Lecture des livres dont vous êtes le héros
6 Novembre 2015
Vous observez attentivement l'assistance. Votre regard s'arrête sur deux personnes qui discutent âprement : un marchand richement vêtu - qui affiche un air affligé -, et un type qui tient plus du gibier de potence. Vous vous approchez d'eux afin de mieux connaître la teneur de leurs propos. Après quelques tirades à sens uniques, vous estimez qu'il s'agit d'une affaire mafieuse, et la victime ne semble pas disposée à payer la dîme au parrain local. Alors que vous réfléchissez à un moyen de tirer avantage de la situation, le bandit se lève brutalement et envoie valser la chaise contre le mur. Il quitte la salle en proférant des menaces bien senties à l'encontre de son interlocuteur.
Vous vous approchez nonchalamment du pauvre bougre prostré devant son assiette froide, puis vous asseyez face à lui. Le bras pendant sur le dossier de votre chaise, vous lui adressez un petit sourire entendu. Il vous jette un regard timide. Bégayant de peur, il s'enquiert d'une voix faible :
« Quoi ? Qu'est-ce vous me voulez ?
Vous soutenez son regard sans sourciller.
- Il se trouve que suis un mercenaire, et évidemment, je vends mes services au plus offrant. J'ai comme l'impression que vous pourriez avoir besoin de mes services. Ce gaillard ne vous porte pas dans son coeur, n'est-ce pas ? Faites-vous en tendant un pouce vers l'entrée.

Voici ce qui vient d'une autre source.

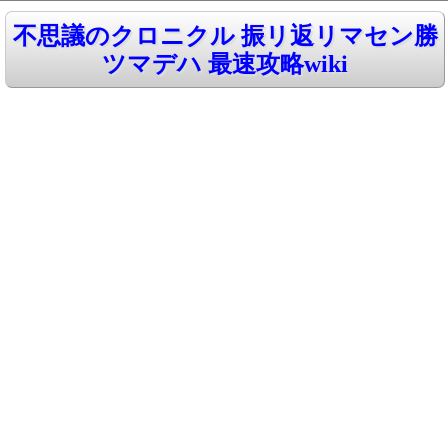
不思議のクロニクル 振リ返リマセン勝
ツマデハ 最速攻略wiki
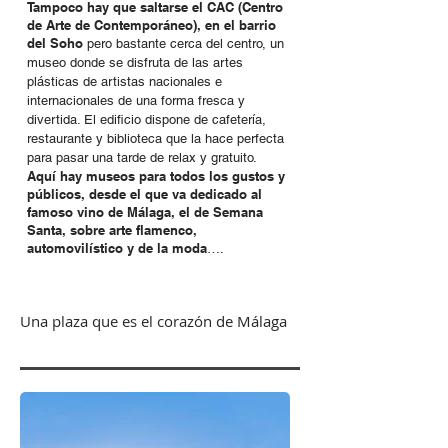
Tampoco hay que saltarse el CAC (Centro
de Arte de Contemporáneo), en el barrio
del Soho
pero bastante cerca del centro, un
museo donde se disfruta de las artes
plásticas de artistas nacionales e
internacionales de una forma fresca y
divertida. El edificio dispone de cafetería,
restaurante y biblioteca que la hace perfecta
para pasar una tarde de relax y gratuito.
Aquí hay museos para todos los gustos y
públicos, desde el que va dedicado al
famoso vino de Málaga, el de Semana
Santa, sobre arte flamenco,
automovilístico y de la moda
….
Una plaza que es el corazón de Málaga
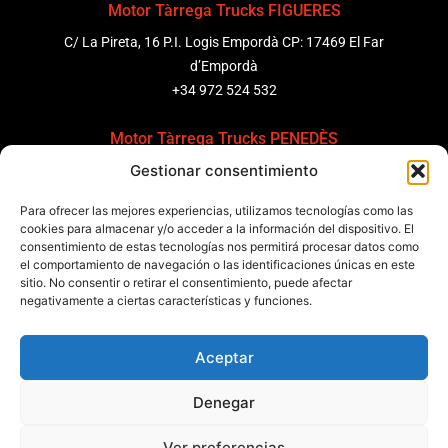
Motor Tàrrega Trucks FIGUERES
C/ La Pireta, 16 P.I. Logis Empordà CP: 17469 El Far
d’Empordà
+34 972 524 532
Motor Tàrrega Trucks PENEDÈS
Gestionar consentimiento
C/ Ponent 8, Pol. Ind. Sant Pere Molanta, CP: 08799
Olèrdola
Para ofrecer las mejores experiencias, utilizamos tecnologías como las
+34 931 69 11 91
cookies para almacenar y/o acceder a la información del dispositivo. El
consentimiento de estas tecnologías nos permitirá procesar datos como
el comportamiento de navegación o las identificaciones únicas en este
Motor Tàrrega Trucks BARCELONA
sitio. No consentir o retirar el consentimiento, puede afectar
Zona Franca, Carrer E, s/n 08040 Barcelona, España
negativamente a ciertas características y funciones.
+34 932 63 43 51
Aceptar
Contactar
Denegar
Política de calidad
Certificaciones
Política de privacidad
Ver preferencias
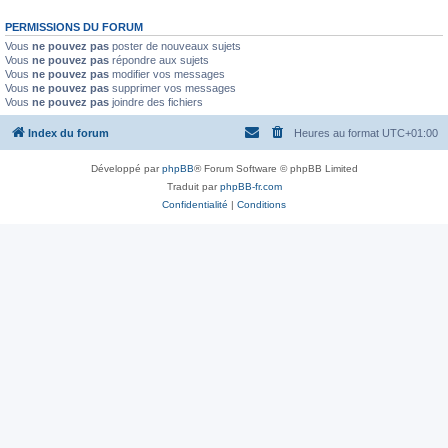
PERMISSIONS DU FORUM
Vous
ne pouvez pas
poster de nouveaux sujets
Vous
ne pouvez pas
répondre aux sujets
Vous
ne pouvez pas
modifier vos messages
Vous
ne pouvez pas
supprimer vos messages
Vous
ne pouvez pas
joindre des fichiers
Index du forum
Heures au format
UTC+01:00
Développé par
phpBB
® Forum Software © phpBB Limited
Traduit par
phpBB-fr.com
Confidentialité
|
Conditions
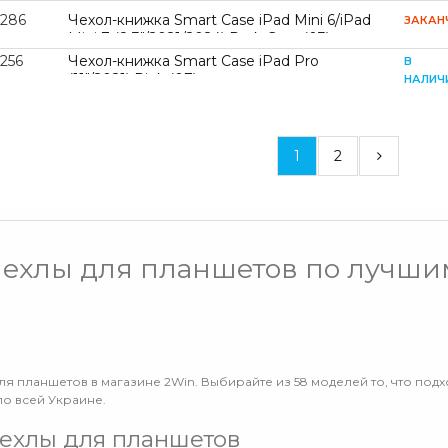
8286
Чехол-книжка Smart Case iPad Mini 6/iPad
ЗАКАН
Mini 7 (8,3"/2021/2024) Dark Grey (03)
256
Чехол-книжка Smart Case iPad Pro
В
(11"/2021) Pink (07)
НАЛИЧ
1
2
чехлы для планшетов по лучши
ля планшетов в магазине 2Win. Выбирайте из 58 моделей то, что под
по всей Украине.
ехлы для планшетов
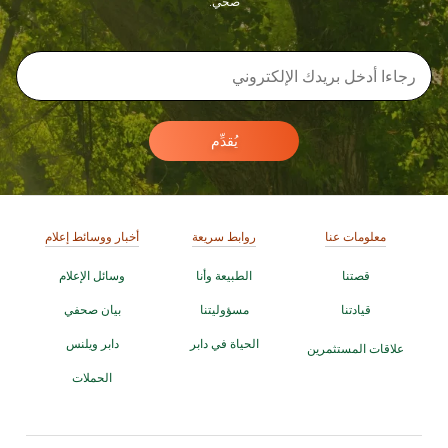
صحي.
يُقدِّم
معلومات عنا
روابط سريعة
أخبار ووسائط إعلام
قصتنا
الطبيعة وأنا
وسائل الإعلام
قيادتنا
مسؤوليتنا
بيان صحفي
الحياة في دابر
دابر ويلنس
علاقات المستثمرين
الحملات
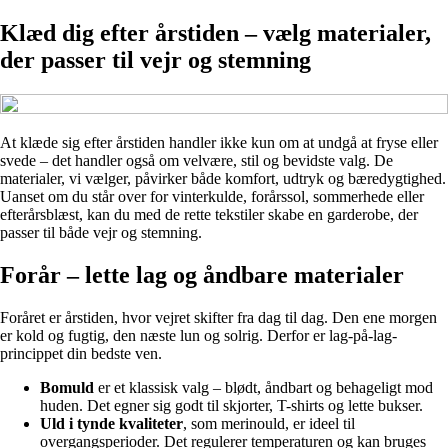
Klæd dig efter årstiden – vælg materialer,
der passer til vejr og stemning
At klæde sig efter årstiden handler ikke kun om at undgå at fryse eller
svede – det handler også om velvære, stil og bevidste valg. De
materialer, vi vælger, påvirker både komfort, udtryk og bæredygtighed.
Uanset om du står over for vinterkulde, forårssol, sommerhede eller
efterårsblæst, kan du med de rette tekstiler skabe en garderobe, der
passer til både vejr og stemning.
Forår – lette lag og åndbare materialer
Foråret er årstiden, hvor vejret skifter fra dag til dag. Den ene morgen
er kold og fugtig, den næste lun og solrig. Derfor er lag-på-lag-
princippet din bedste ven.
Bomuld
er et klassisk valg – blødt, åndbart og behageligt mod
huden. Det egner sig godt til skjorter, T-shirts og lette bukser.
Uld i tynde kvaliteter
, som merinould, er ideel til
overgangsperioder. Det regulerer temperaturen og kan bruges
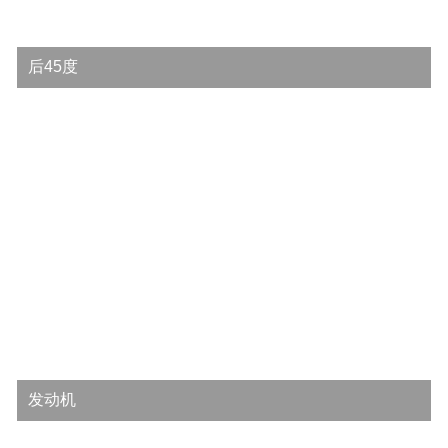
后45度
发动机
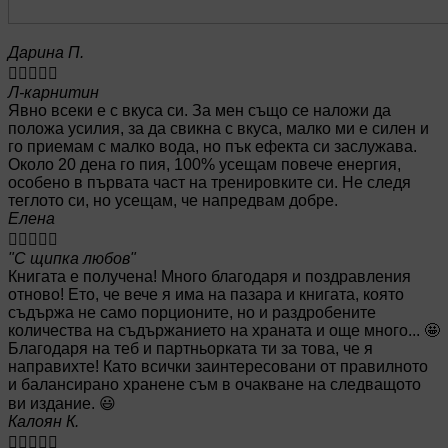
Дарина П.





Л-карнитин
Явно всеки е с вкуса си. За мен също се наложи да
положа усилия, за да свикна с вкуса, малко ми е силен и
го приемам с малко вода, но пък ефекта си заслужава.
Около 20 дена го пия, 100% усещам повече енергия,
особено в първата част на тренировките си. Не следя
теглото си, но усещам, че напредвам добре.
Елена





"С щипка любов"
Книгата е получена! Много благодаря и поздравления
отново! Ето, че вече я има на пазара и книгата, която
съдържа не само порционите, но и раздробените
количества на съдържанието на храната и още много... 🤩
Благодаря на теб и партньорката ти за това, че я
направихте! Като всички заинтересовани от правилното
и балансирано хранене съм в очакване на следващото
ви издание. 😃
Калоян К.





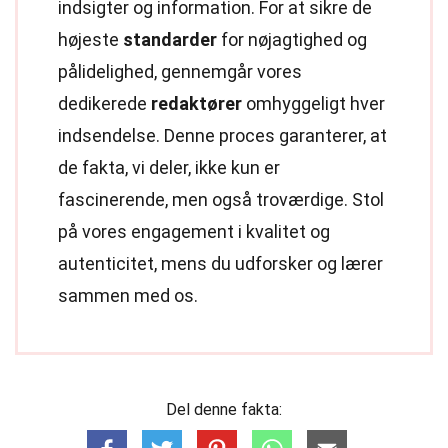
indsigter og information. For at sikre de
højeste
standarder
for nøjagtighed og
pålidelighed, gennemgår vores
dedikerede
redaktører
omhyggeligt hver
indsendelse. Denne proces garanterer, at
de fakta, vi deler, ikke kun er
fascinerende, men også troværdige. Stol
på vores engagement i kvalitet og
autenticitet, mens du udforsker og lærer
sammen med os.
Del denne fakta:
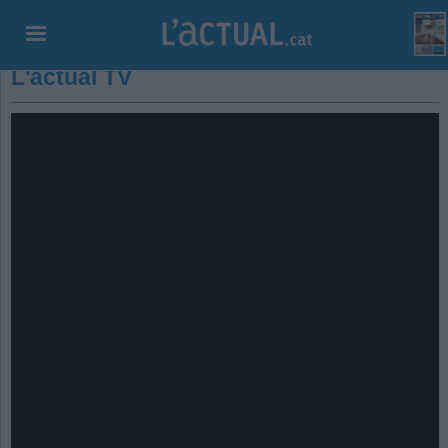
L'actual TV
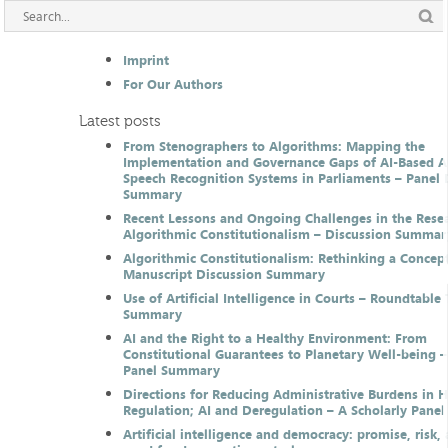
Imprint
For Our Authors
Latest posts
From Stenographers to Algorithms: Mapping the
Implementation and Governance Gaps of AI-Based 
Speech Recognition Systems in Parliaments – Panel 
Summary
Recent Lessons and Ongoing Challenges in the Resea
Algorithmic Constitutionalism – Discussion Summar
Algorithmic Constitutionalism: Rethinking a Concep
Manuscript Discussion Summary
Use of Artificial Intelligence in Courts – Roundtable 
Summary
AI and the Right to a Healthy Environment: From
Constitutional Guarantees to Planetary Well-being –
Panel Summary
Directions for Reducing Administrative Burdens in 
Regulation; AI and Deregulation – A Scholarly Pan
Artificial intelligence and democracy: promise, risk,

- Vous n'êtes pas d'ici, vous.
- Non, répondez-vous. Intéressé ?
- Quel est votre tarif ?
Vous réfléchissez à la somme, par rapport aux prix affichés. Le problème, c'est que vous ne connaissez pas la monnaie locale. À côté, une serveuse encaisse un client. Vous êtes stupéfié de voir qu'ils s'échangent de véritables pierres précieuses.
- Hum, disons deux cents d'émeraudes ?
L'expression de surprise mêlée de gêne qu'affiche votre interlocuteur fait naître en vous une légère appréhension.
- Vous voulez vraiment que des émeraudes ! Je n'en ai malheureusement pas autant sur moi actuellement. Si je mets des opales et des diamants correspondant la même valeur, ça vous irait ?
Vous êtes rassuré que le prix ne l'effraie pas. Vous tentez :
- Faites-moi un mélange des trois types pierres, ça m'ira. Et mettez ma nuit sur votre compte, rajoutez-vous avec un clin d'oeil.
Il tend la main et vous la tapez :
- Marché conclu ». lance-t-il tout heureux.
Pendant que vous mangez une énorme tranche viande succulente, il vous explique votre mission. Il fournit aussi un poison afin de mettre hors d'état de nuire la plante mutante qui garde la maison. Vous lui donnez rendez-vous dans sa chambre à la fin de l'opération.
Arrivé à grande maison qui est à la lisière de la forêt, vous aspergez les racines de la vigne étrangleuse avec le liquide vermeil fétide. Pendant que la plante agonise, vous vous faufilez à l'intérieur jusqu'au gros buffet derrière lequel vous vous planquez.
Lorsque le gros bonhomme apparaît en sous-vêtement, vous lui sautez dessus. Mais le gaillard est rompu à ce genre de surprise, et c'est pour cela qu'il est craint par tous : il sort une énorme dent de la poche de son caleçon. Vous aviez anticipé la transformation de votre arme, mais celle-ci ne s'est pas produite. Cela vous déstabilise lors du premier assaut : ne lancez qu'un seul dé lors du calcul de votre force d'attaque. Ensuite, continuez le combat normalement.
LE PARRAIN Habileté : 8 Endurance : 10
Si vous êtes vainqueur, continuez votre lecture.
Vous lui tranchez la tête, l'empaquetez dans une couverture, et quittez les lieux à toute vitesse. À votre retour à l'auberge, vous passez par la fenêtre. Le marchand sursaute de peur, croyant être victime d'un envoyé du racketteur qu'il fait assassiner en ce moment même. Lorsque vous lui montrez la tête décapitée, il affiche un sourire des plus détendu. Il vous donne alors une bourse contenant les pierres précieuses promises (ajoutez 2 opales, 9 diamants, et 10 émeraudes sur votre Feuille d'Aventure). Vous lui serrez la main, puis allez vous coucher. Mission accomplie en moins de deux heures. Ce Monde est un paradis pour les gens de votre espèce, pensez-vous avant de vous endormir comme une masse.